Assad says Syria regime needs time to win battle
By HAMZA HENDAWI, Associated Press
Aug 29, 2012 5:08 AM CDT
A Syrian boy, who fled his home with his family due to fighting between the Syrian government troops and the rebels, lies on the ground under a mosquito net, as he and his family take refuge at the Bab Al-Salameh border crossing, in hopes of entering one of the refugee camps in Turkey, near the Syrian...   (Associated Press)

Syrian President Bashar Assad said in a broadcast on Wednesday that his government forces need time to win the country's civil war, which he says has drawn in regional and international powers.

The remarks are a sign Assad's regime may be hunkering down for a drawn out struggle against rebels on a multitude of fronts, including Damascus, the capital and Assad's seat of power, Aleppo, the nation's largest city, and a string of cities and towns across the Arab nation.

The comments, given in an advance expert of a television interview to be aired in full later in the day, also appeared to reinforce Assad's remarks to a visiting Iranian official over the weekend that his regime would continue the fight against the rebels "whatever the price."

"We are fighting a regional and global war, so time is needed to win it," he told privately owned Dunya television, which is majority owned by Rami Makhlouf, a cousin of Assad and one of Syria's wealthiest men.

"I can sum up all this explanation in one sentence: We are moving forward. The situation is practically better but it has not been decided yet. That takes time."

Confident and relaxed, Assad paid tribute to the Syrian people, saying they stood steadfastly behind him and his armed forces, and criticized the leaders of onetime ally Turkey, saying some of them were "ignorant."

Syrian officials routinely cite neighboring Turkey, along with Saudi Arabia and Qatar, as among the rebels' main supporters, providing them with money and weapons.
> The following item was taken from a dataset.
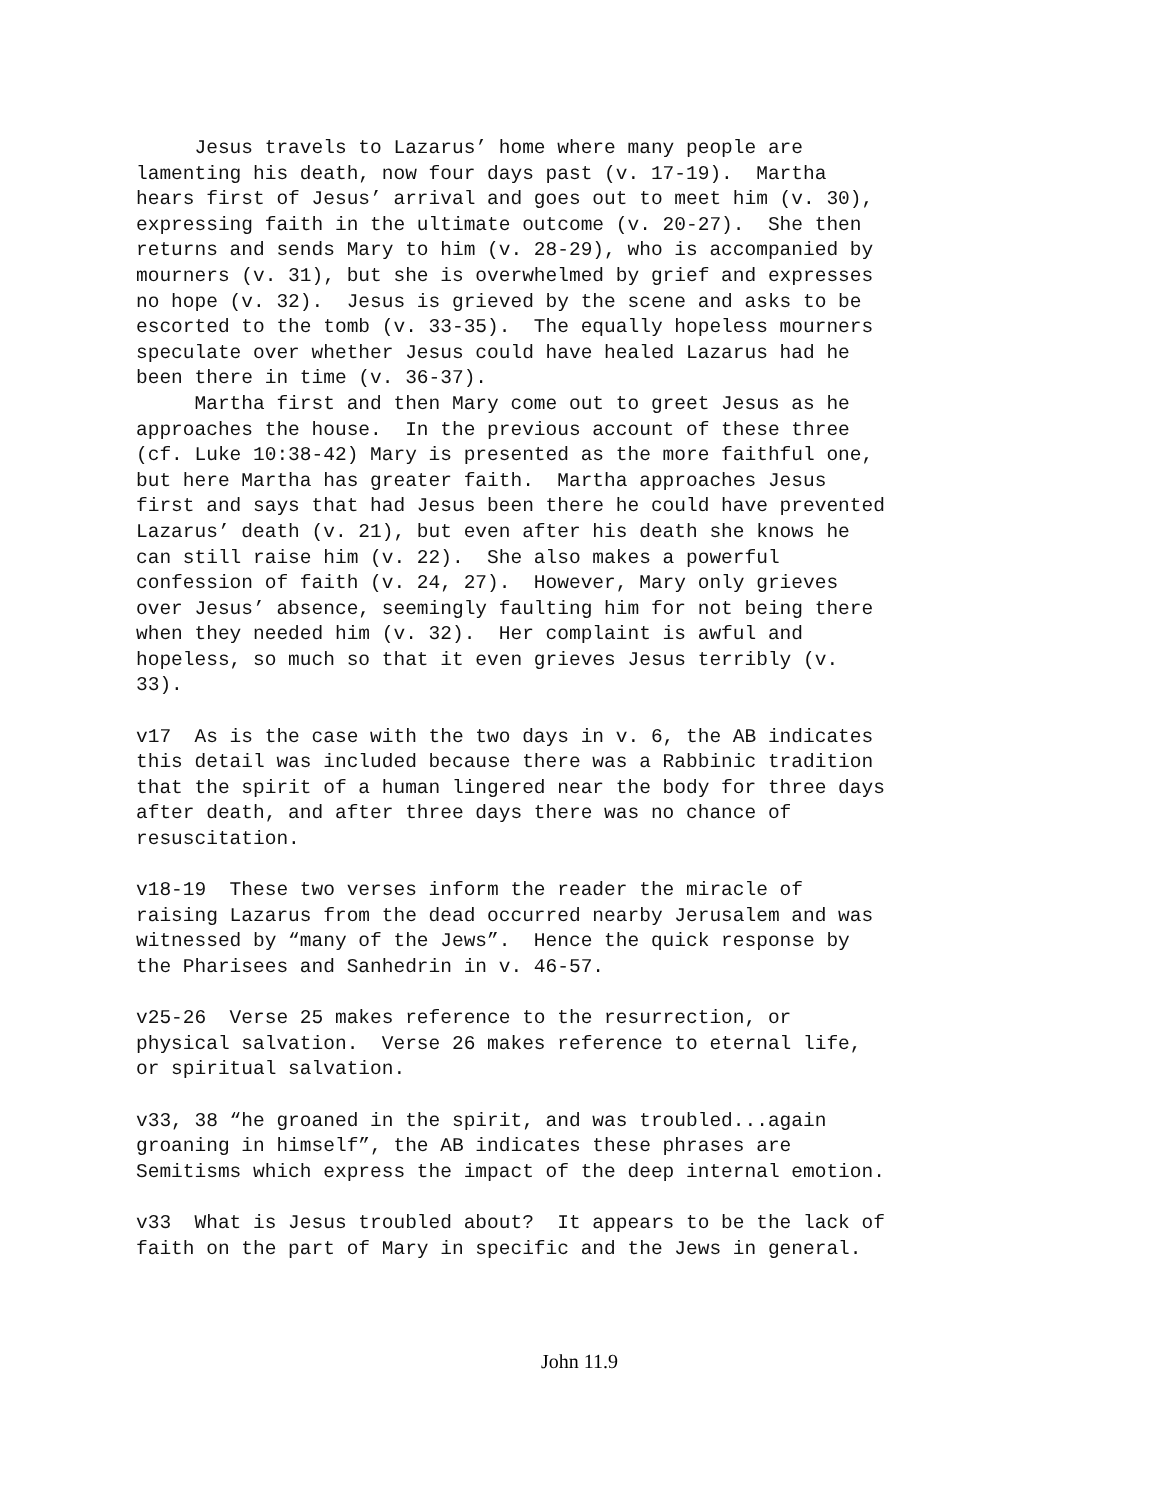Jesus travels to Lazarus’ home where many people are lamenting his death, now four days past (v. 17-19). Martha hears first of Jesus’ arrival and goes out to meet him (v. 30), expressing faith in the ultimate outcome (v. 20-27). She then returns and sends Mary to him (v. 28-29), who is accompanied by mourners (v. 31), but she is overwhelmed by grief and expresses no hope (v. 32). Jesus is grieved by the scene and asks to be escorted to the tomb (v. 33-35). The equally hopeless mourners speculate over whether Jesus could have healed Lazarus had he been there in time (v. 36-37). Martha first and then Mary come out to greet Jesus as he approaches the house. In the previous account of these three (cf. Luke 10:38-42) Mary is presented as the more faithful one, but here Martha has greater faith. Martha approaches Jesus first and says that had Jesus been there he could have prevented Lazarus’ death (v. 21), but even after his death she knows he can still raise him (v. 22). She also makes a powerful confession of faith (v. 24, 27). However, Mary only grieves over Jesus’ absence, seemingly faulting him for not being there when they needed him (v. 32). Her complaint is awful and hopeless, so much so that it even grieves Jesus terribly (v. 33). v17 As is the case with the two days in v. 6, the AB indicates this detail was included because there was a Rabbinic tradition that the spirit of a human lingered near the body for three days after death, and after three days there was no chance of resuscitation. v18-19 These two verses inform the reader the miracle of raising Lazarus from the dead occurred nearby Jerusalem and was witnessed by “many of the Jews”. Hence the quick response by the Pharisees and Sanhedrin in v. 46-57. v25-26 Verse 25 makes reference to the resurrection, or physical salvation. Verse 26 makes reference to eternal life, or spiritual salvation. v33, 38 “he groaned in the spirit, and was troubled...again groaning in himself”, the AB indicates these phrases are Semitisms which express the impact of the deep internal emotion. v33 What is Jesus troubled about? It appears to be the lack of faith on the part of Mary in specific and the Jews in general.
John 11.9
Assad responded with a hearty laugh when told by the interviewer that rumors about his whereabouts often made the rounds among Syrians. "I am here with you in the studio in Damascus," he said.

The rebels are fighting to overthrow Assad, who came to office in 2000 after succeeding his father, the late Hafez Assad who ruled Syria with an iron fist for some 30 years. The Syrian conflict has its roots in a wave of mostly peaceful protests that began last year but later morphed into a civil war.

At least 20,000 Syrians have been killed in the conflict, according to anti-regime rights activists.

Assad's description of the civil war as a regional and global battle stays true to form for a regime that refers to the rebels as members of terrorist bands and speaks often of a Western conspiracy to break Syria, which he sees as the last bastion of Arab resistance against Israel.

Rights groups monitoring the violence report the death of 100 to 250 or more Syrians on daily basis, but these figures are impossible to independently verify. The fighting however is intense enough to force hundreds of thousands of Syrians to flee their homes, seeking refuge elsewhere in the country or in neighboring nations.